This discussion has been locked.

You can no longer post new replies to this discussion. If you have a question you can start a new discussion

XG HA: Primary Device Boot Loop after failover to auxilary

We have a problem with SFOS 18.x

Primary Device stucks in bootloop after failover to auxilary device. It does not failback.

this is the second time this happens. the first time was with 18.0.0 GA-Build339, now same with 18.0.1 MR-1

Both devices are just freshly reimaged from ISO image and backup restore was done on primary only. HA Cluster was running stable until reload.

Devices are connected via Switch and isolated vlan over Port6. Interface was renamed to "Port6 HA". Interface was assigned to a Zone called "HA", which has SSH enabled.
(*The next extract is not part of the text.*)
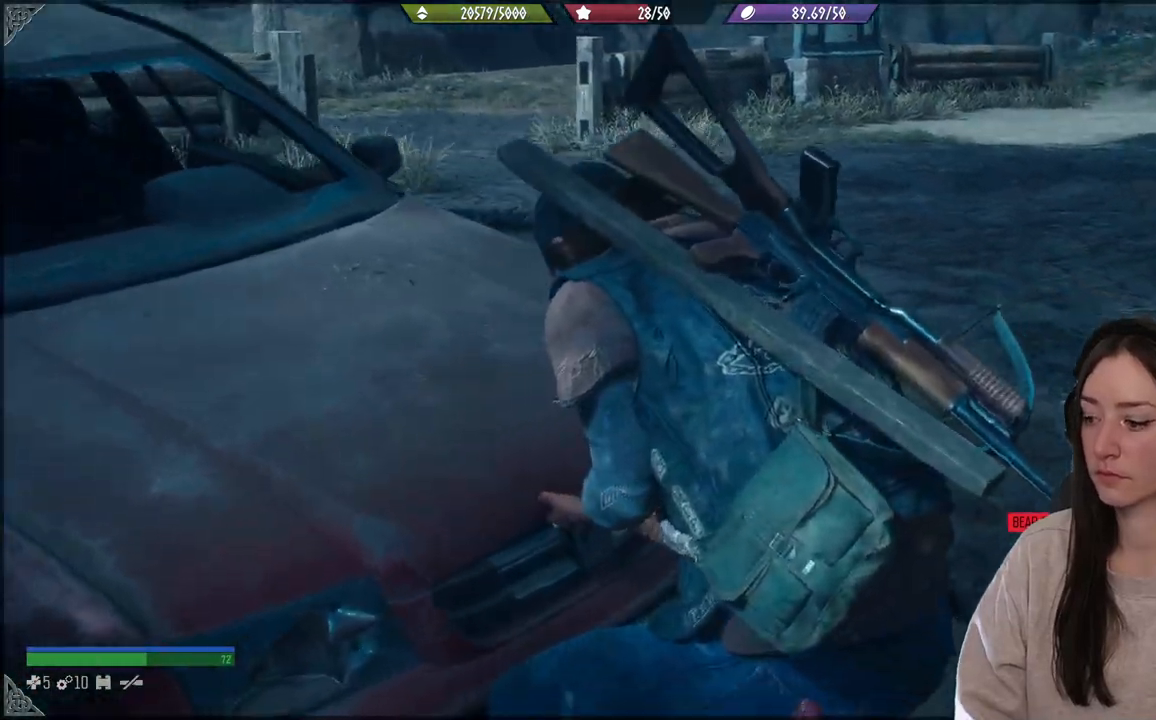
{"buttons": ["X"], "left_stick": "center", "right_stick": "center", "events": []}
Primary Device has: 192.168.0.10 /24

Aux has: 192.168.0.20 /24

Primary device does not bootloop if we disconnect HA peer link, it works in standalone mode, but immediately reboots if we reconnect auxiliary.

during the boot loop it looks there is a sync between primary and aux, which eventually forces the primary to reload.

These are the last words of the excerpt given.